Text provided:

In Which a Project was Undertaken, Part 4

The Meat of the Matter

Got your multipass? (Wikipedia link, IMDB link)

In the previous blogs, I talked about my motivation for studying deep learning (link), my choice of a machine (link to part 1, link to part 2), my search for appropriate online courses and my review of the courses I took (link to part 1, link to part 2, link to part 3), and finally my choice of an initial project and preparations for the project (link to part 1, link to part 2, link to part 3).

And finally it's time to dig in to the results of the project, which is a simple dialogue generator for Star Trek: The Next Generation characters. The neural network and input data have all been set up, and fun can begin!

Run 1

For the first few runs, I had not trimmed the inputs as I had explained in the previous blog. It was only later when I decided to try to improve the run time that I switched. The model summary of the neural network was as follows:

Model: "sequential"
_________________________________________________________________
Layer (type) Output Shape Param #
=================================================================
embedding (Embedding) (None, 178, 128) 792192
_________________________________________________________________
bidirectional (Bidirectional (None, 178, 256) 263168
_________________________________________________________________
dropout (Dropout) (None, 178, 256) 0
_________________________________________________________________
bidirectional_1 (Bidirection (None, 256) 394240
_________________________________________________________________
dense (Dense) (None, 1024) 263168
_________________________________________________________________
dense_1 (Dense) (None, 6189) 6343725
=================================================================
Total params: 8,056,493
Trainable params: 8,056,493
Non-trainable params: 0
_________________________________________________________________

Training was relatively bearable at about 2 minutes an epoch, but started plateauing at 47% accuracy.

Supplied information:
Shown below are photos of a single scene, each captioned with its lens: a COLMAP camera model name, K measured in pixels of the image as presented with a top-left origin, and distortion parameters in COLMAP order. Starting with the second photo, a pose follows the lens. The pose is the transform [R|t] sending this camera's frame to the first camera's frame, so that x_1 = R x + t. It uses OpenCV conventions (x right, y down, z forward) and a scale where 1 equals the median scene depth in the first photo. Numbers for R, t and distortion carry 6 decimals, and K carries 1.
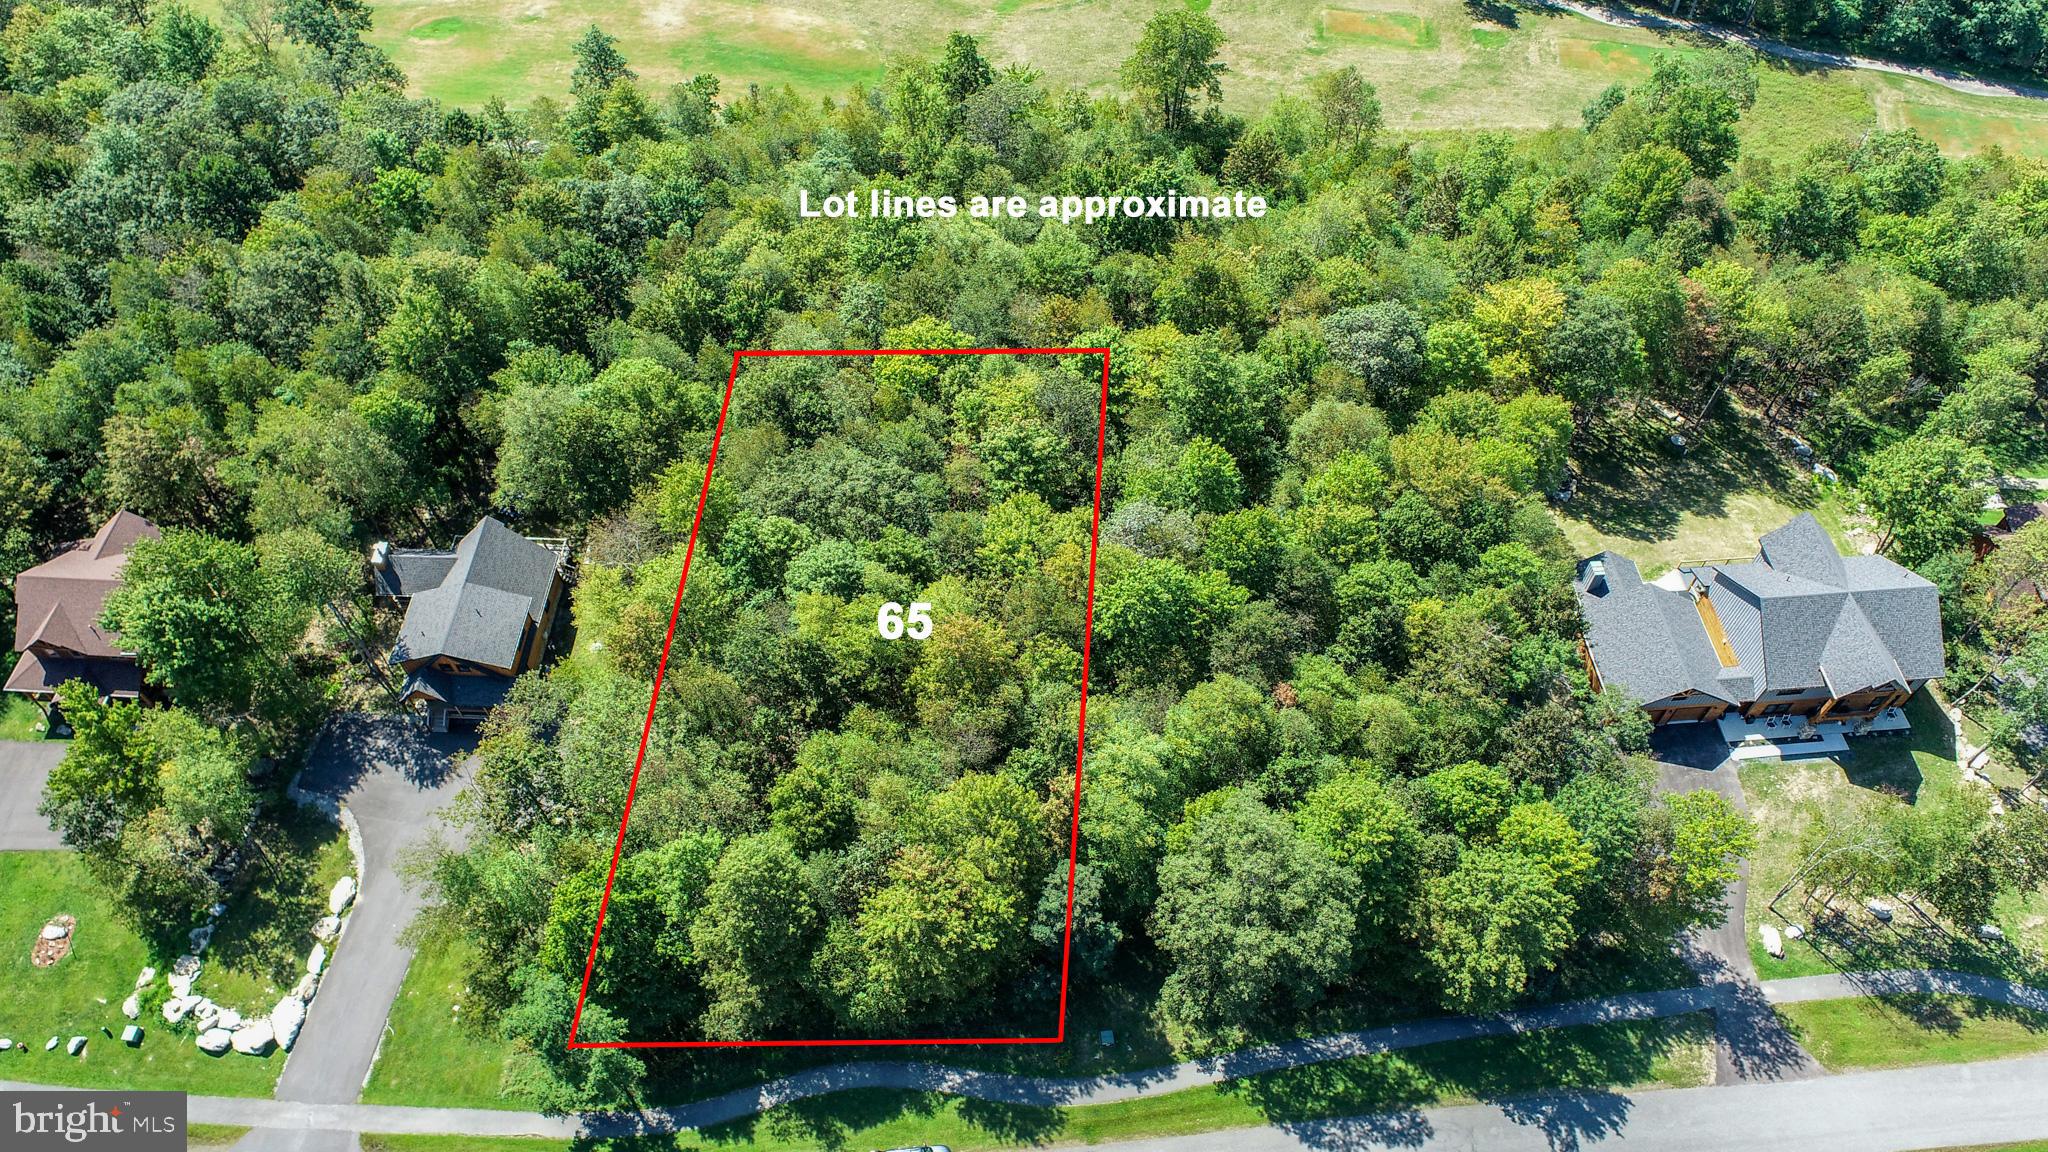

Task requirements:
- A) List the name of every layer that appears in the model summary of the blog post on the Star Trek dialogue generator.
- B) From the blog post on the Star Trek dialogue generator, reproduce the passage starting with "In Which a Project" and going on through "to part 3).".
- C) Continue the blog post on the Star Trek dialogue generator project from the point at which it stops.

Answers to this exercise:
- A) embedding, bidirectional, dropout, bidirectional_1, dense, dense_1

- B)
In Which a Project was Undertaken, Part 4

The Meat of the Matter

Got your multipass? (Wikipedia link, IMDB link)

In the previous blogs, I talked about my motivation for studying deep learning (link), my choice of a machine (link to part 1, link to part 2), my search for appropriate online courses and my review of the courses I took (link to part 1, link to part 2, link to part 3), and finally my choice of an initial project and preparations for the project (link to part 1, link to part 2, link to part 3).

- C)
Train on 80531 samples
Epoch 1/100
80531/80531 [==============================] - 121s 2ms/sample - loss: 6.5320 - acc: 0.0492
...
Epoch 100/100
80531/80531 [==============================] - 117s 1ms/sample - loss: 2.5600 - acc: 0.4742

The output was already somewhat coherent, though. A 50 word output stream gives:

Picard: I don't know I don't know I don't know what you have but that is not appropriate she's attacked down I want you to consider that he was alive but I would like to talk to a little threatened the shut down time but stopping us in our own realities

Run 2

I was wondering if the LSTM portion was simply too small to store all the relationships between words, so I added two LSTM layers, one the same as the first one, and another one double the size in front of that. Also, at this point I am more concerned with accuracy than overfitting, and I am not working with a dev set either, so I removed the dropout layer and the L2 regularization.

model = Sequential()
model.add(Embedding(total_words, 128, input_length=max_sequence_len-1))
model.add(Bidirectional(LSTM(256, return_sequences=True)))
model.add(Bidirectional(LSTM(128, return_sequences=True)))
model.add(Bidirectional(LSTM(128, return_sequences=True)))
model.add(Bidirectional(LSTM(64)))
model.add(Dense(1024, activation='relu'))
model.add(Dense(total_words, activation='softmax'))
model.compile(loss='categorical_crossentropy', optimizer='adam', metrics=['acc'])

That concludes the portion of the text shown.